**Information shown**
──────────
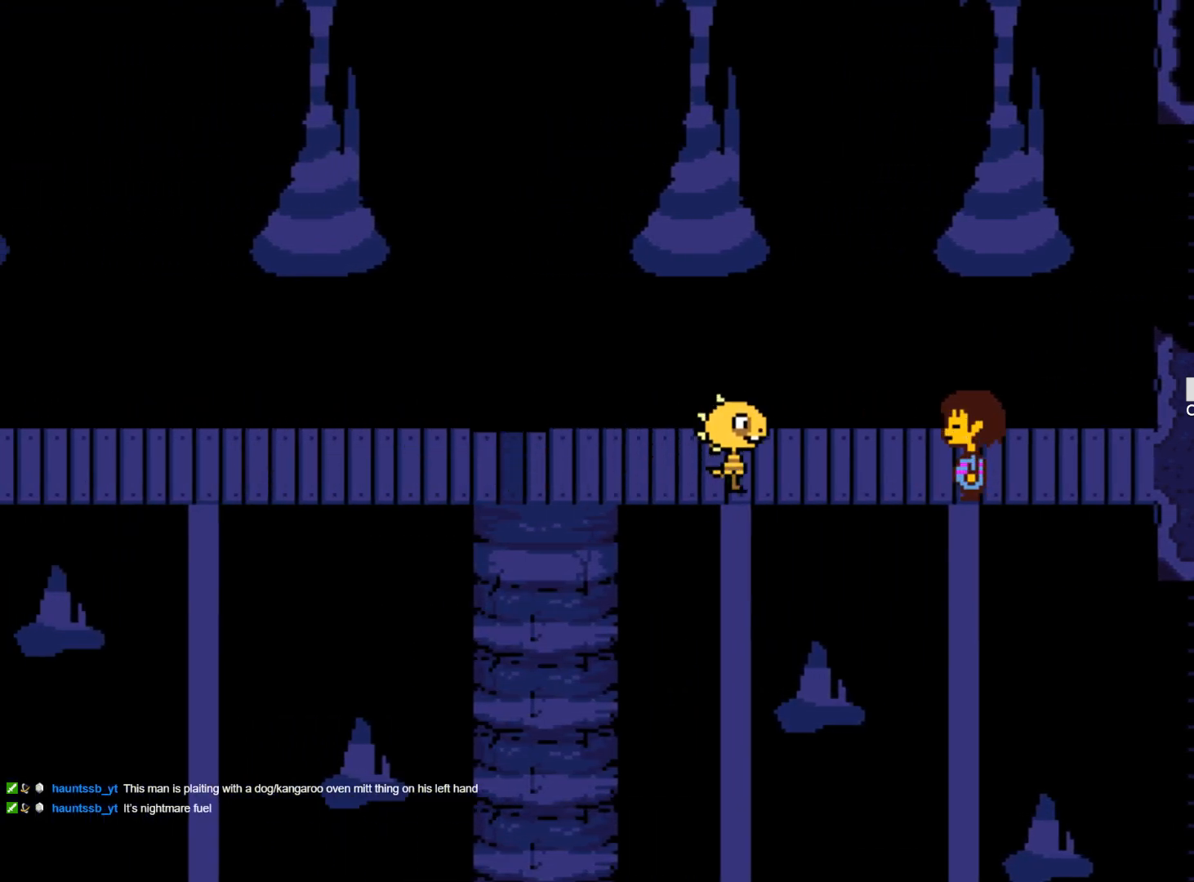
{"keys": [], "events": [[34, "z", "up"]]}
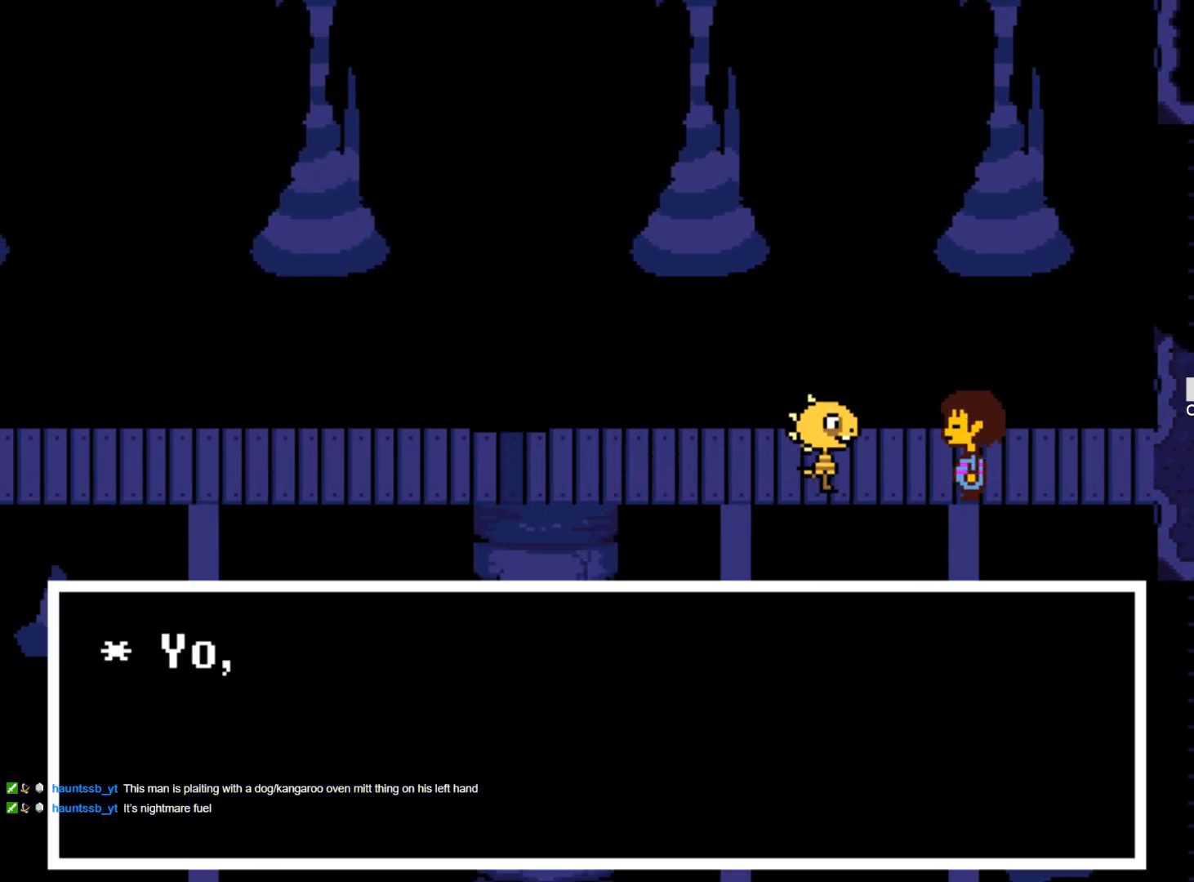
{"keys": ["x", "z"], "events": [[100, "z", "down"], [234, "z", "up"], [284, "x", "down"], [284, "z", "down"], [417, "x", "up"], [417, "z", "up"], [467, "x", "down"], [467, "z", "down"]]}
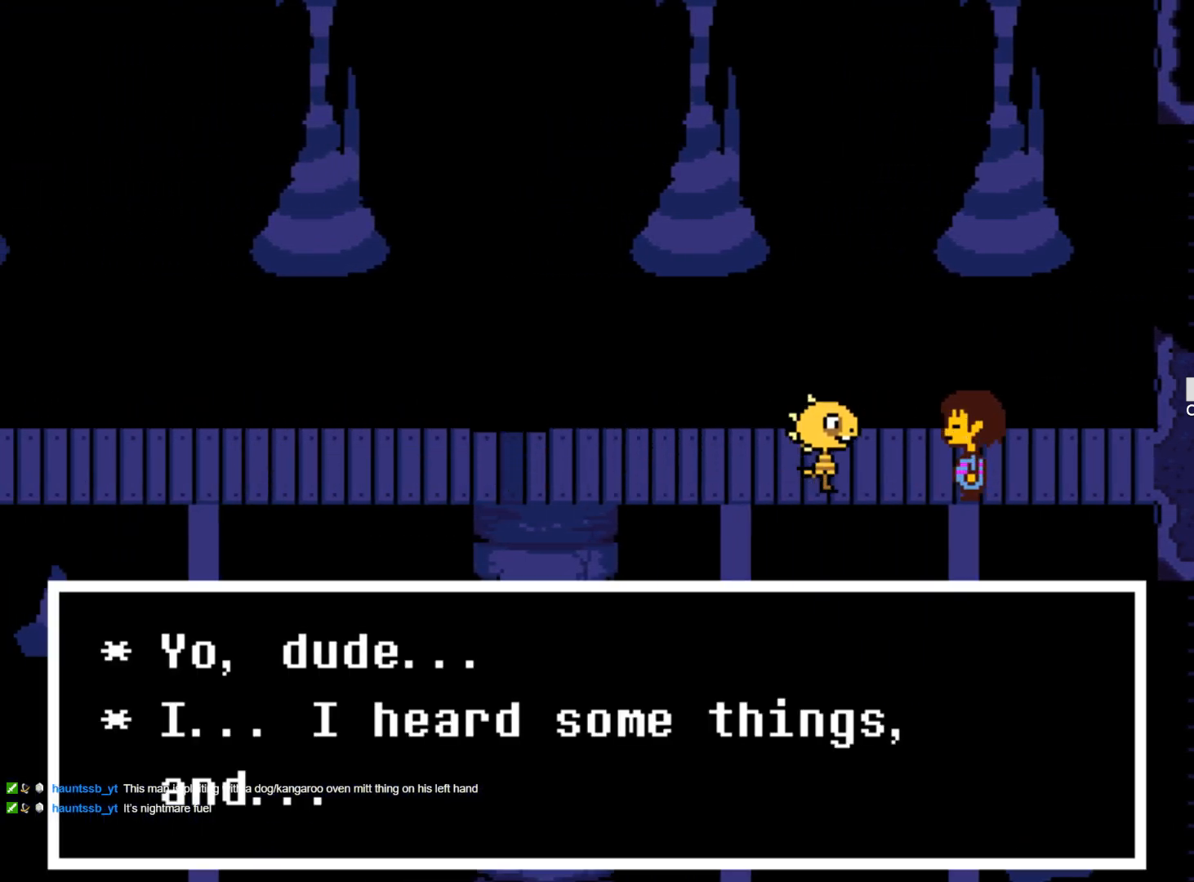
{"keys": ["x", "z"], "events": [[67, "x", "up"], [67, "z", "up"], [150, "x", "down"], [150, "z", "down"], [250, "x", "up"], [250, "z", "up"], [350, "x", "down"], [350, "z", "down"], [434, "x", "up"], [434, "z", "up"], [484, "x", "down"], [484, "z", "down"]]}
──────────
Could you transcribe all of the data exactly and omit the pictures?

{"keys": [], "events": [[34, "z", "up"]]}
{"keys": ["x", "z"], "events": [[100, "z", "down"], [234, "z", "up"], [284, "x", "down"], [284, "z", "down"], [417, "x", "up"], [417, "z", "up"], [467, "x", "down"], [467, "z", "down"]]}
{"keys": ["x", "z"], "events": [[67, "x", "up"], [67, "z", "up"], [150, "x", "down"], [150, "z", "down"], [250, "x", "up"], [250, "z", "up"], [350, "x", "down"], [350, "z", "down"], [434, "x", "up"], [434, "z", "up"], [484, "x", "down"], [484, "z", "down"]]}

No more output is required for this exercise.